Payment gateways are an ambiguous topic. To help you better understand what they are and why you need one, let's see what payment gateways look like in action.
Step 1: Once the customer makes a purchase on the e-commerce site, the e-commerce platform passes it to the payment gateway via an encrypted connection.
Step 2: The payment gateway receives the credit card information and forwards it to the business owner's business account. More specifically, the payment gateway company passes the credit card information to the payment processor of the business account bank. Authorization to process credit and debit card transactions between buyers and sellers.
Step 3: Next, the payment processor contacts the customer's credit card network (Visa, Mastercard, etc.). The card network transfers the transaction to the credit card bank (customer bank).
Step 4: Check with the issuing bank to ensure funds are available and the transaction is not fraudulent. Depending on the bank's findings, it will either approve or reject the transaction. Regardless, it communicates its decision to the credit card network.

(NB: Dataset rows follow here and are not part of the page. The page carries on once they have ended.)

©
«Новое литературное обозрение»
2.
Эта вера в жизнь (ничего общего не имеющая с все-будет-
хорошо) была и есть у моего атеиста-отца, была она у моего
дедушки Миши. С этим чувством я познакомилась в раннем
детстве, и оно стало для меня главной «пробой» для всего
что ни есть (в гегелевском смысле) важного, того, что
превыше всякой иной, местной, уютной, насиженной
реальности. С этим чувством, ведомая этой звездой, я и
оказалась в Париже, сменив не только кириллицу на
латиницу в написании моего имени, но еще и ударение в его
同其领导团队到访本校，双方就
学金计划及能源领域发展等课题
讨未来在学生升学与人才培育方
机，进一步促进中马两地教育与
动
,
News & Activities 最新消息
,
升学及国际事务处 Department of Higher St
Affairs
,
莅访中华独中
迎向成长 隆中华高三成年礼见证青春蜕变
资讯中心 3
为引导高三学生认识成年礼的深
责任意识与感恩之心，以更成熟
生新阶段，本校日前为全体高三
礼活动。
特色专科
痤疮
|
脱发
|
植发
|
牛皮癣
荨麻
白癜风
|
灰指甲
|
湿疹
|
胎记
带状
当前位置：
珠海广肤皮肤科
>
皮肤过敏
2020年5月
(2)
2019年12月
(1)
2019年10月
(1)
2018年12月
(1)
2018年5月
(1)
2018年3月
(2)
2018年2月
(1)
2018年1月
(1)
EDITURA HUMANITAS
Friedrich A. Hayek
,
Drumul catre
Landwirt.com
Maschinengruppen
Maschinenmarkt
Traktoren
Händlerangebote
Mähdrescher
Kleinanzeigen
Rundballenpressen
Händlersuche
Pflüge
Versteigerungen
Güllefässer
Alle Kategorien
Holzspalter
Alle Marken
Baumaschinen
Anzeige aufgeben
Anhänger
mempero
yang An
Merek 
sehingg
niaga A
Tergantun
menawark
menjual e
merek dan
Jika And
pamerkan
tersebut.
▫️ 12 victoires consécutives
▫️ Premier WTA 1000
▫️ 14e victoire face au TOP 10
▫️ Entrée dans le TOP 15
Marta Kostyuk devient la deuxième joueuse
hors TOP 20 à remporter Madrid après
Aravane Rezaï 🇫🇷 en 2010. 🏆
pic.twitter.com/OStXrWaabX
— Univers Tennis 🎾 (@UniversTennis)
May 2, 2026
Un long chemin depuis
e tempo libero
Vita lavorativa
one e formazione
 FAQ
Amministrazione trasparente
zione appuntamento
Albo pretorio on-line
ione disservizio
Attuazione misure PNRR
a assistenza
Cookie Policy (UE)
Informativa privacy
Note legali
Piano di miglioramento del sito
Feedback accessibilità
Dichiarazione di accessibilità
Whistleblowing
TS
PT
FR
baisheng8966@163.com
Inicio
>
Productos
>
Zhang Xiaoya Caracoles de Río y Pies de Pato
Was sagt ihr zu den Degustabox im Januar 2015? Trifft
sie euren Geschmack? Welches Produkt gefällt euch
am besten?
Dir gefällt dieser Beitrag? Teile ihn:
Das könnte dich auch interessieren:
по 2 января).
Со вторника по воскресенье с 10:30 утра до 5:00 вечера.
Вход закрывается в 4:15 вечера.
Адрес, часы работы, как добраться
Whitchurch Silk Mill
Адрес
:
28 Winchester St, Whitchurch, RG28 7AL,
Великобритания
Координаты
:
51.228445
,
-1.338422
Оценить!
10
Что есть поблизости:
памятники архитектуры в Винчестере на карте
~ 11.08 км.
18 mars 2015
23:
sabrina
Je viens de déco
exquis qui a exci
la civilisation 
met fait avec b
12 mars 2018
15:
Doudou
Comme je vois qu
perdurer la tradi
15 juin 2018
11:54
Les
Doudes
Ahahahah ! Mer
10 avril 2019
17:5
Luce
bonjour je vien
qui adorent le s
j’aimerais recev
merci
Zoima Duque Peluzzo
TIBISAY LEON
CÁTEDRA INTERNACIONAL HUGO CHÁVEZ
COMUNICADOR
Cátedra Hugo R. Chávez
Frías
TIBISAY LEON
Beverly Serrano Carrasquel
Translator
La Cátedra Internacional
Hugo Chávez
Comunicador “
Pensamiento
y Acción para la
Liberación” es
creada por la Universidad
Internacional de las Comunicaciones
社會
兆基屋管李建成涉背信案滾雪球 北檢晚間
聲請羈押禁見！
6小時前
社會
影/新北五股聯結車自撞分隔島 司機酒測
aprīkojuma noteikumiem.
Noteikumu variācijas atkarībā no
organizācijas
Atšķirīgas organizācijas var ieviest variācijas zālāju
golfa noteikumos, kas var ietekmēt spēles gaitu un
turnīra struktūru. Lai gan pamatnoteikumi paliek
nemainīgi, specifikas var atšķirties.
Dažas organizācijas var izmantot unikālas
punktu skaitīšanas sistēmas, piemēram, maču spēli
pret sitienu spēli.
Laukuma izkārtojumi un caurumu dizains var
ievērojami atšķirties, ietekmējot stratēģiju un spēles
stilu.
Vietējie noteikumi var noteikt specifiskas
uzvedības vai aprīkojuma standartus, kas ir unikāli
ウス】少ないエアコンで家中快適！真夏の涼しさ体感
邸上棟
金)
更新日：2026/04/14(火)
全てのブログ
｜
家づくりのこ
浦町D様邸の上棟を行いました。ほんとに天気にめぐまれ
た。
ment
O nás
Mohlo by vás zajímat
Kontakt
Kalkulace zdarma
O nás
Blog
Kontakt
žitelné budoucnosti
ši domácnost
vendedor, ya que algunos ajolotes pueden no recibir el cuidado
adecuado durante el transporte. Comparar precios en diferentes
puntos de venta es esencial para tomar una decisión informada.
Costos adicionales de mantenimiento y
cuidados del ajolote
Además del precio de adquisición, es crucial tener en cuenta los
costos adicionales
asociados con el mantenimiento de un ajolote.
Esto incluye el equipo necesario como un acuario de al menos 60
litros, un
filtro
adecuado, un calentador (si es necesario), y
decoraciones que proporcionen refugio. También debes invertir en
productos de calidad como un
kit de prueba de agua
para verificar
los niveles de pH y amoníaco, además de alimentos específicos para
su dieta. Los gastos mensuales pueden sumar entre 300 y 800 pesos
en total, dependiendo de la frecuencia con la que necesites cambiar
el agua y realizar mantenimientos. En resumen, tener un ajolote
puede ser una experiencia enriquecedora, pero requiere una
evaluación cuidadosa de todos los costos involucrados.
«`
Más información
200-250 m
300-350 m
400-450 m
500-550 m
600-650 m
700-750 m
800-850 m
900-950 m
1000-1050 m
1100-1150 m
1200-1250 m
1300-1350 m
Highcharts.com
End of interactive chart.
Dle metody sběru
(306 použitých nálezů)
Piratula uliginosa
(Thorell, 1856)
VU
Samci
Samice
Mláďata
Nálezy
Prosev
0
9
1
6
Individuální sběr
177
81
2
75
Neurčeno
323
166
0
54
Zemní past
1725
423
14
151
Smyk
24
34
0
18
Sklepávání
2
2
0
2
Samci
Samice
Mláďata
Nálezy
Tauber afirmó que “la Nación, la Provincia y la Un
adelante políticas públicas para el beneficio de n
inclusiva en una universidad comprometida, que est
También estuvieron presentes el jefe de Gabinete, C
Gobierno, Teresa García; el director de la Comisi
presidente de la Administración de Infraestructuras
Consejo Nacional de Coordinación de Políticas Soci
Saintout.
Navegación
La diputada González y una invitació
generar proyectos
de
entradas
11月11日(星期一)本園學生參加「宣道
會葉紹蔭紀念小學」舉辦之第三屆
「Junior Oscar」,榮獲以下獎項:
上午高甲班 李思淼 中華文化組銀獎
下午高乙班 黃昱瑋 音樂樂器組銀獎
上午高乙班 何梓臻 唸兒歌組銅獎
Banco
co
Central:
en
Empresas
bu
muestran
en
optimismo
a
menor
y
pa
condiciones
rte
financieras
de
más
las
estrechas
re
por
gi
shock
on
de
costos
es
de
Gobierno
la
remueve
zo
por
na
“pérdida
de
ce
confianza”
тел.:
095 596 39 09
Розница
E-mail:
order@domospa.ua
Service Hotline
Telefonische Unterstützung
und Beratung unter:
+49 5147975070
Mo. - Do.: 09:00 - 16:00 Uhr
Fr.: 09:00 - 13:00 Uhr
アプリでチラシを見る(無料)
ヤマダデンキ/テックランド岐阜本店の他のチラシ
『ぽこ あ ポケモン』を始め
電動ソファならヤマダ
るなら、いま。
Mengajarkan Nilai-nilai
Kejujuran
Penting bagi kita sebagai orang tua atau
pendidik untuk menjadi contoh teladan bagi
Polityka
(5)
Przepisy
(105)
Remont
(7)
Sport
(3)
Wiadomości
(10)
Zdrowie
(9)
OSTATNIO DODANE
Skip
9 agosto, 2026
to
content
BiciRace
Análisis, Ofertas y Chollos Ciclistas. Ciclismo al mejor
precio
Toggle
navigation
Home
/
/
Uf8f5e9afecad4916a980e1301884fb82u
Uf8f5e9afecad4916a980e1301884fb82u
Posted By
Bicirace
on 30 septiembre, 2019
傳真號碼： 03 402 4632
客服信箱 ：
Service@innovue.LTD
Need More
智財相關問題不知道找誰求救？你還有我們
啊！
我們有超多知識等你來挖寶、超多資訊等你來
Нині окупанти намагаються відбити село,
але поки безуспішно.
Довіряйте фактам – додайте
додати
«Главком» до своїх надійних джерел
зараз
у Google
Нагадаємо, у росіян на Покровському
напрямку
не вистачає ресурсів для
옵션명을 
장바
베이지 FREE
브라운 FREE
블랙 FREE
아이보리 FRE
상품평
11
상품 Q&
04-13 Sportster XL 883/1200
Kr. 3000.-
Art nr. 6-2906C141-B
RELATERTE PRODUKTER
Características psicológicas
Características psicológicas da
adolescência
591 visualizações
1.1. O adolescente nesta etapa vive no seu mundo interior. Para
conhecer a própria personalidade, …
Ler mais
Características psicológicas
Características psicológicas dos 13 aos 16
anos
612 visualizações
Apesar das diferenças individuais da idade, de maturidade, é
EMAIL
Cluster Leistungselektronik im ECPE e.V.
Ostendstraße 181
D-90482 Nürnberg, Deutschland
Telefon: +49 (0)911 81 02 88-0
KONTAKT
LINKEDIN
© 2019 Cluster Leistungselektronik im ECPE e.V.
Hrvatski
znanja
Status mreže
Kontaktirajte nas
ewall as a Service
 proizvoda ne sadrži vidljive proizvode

Step 5: Process or reject the sale. If the transaction is approved, the credit card network will notify the merchant account's payment processor and funds will be allocated to the merchant account. The information will also be forwarded back to the e-commerce platform via the payment gateway, informing the customer that the sale has been processed (or in question, rejected).
Thanks to the payment gateway, the whole process happens in seconds.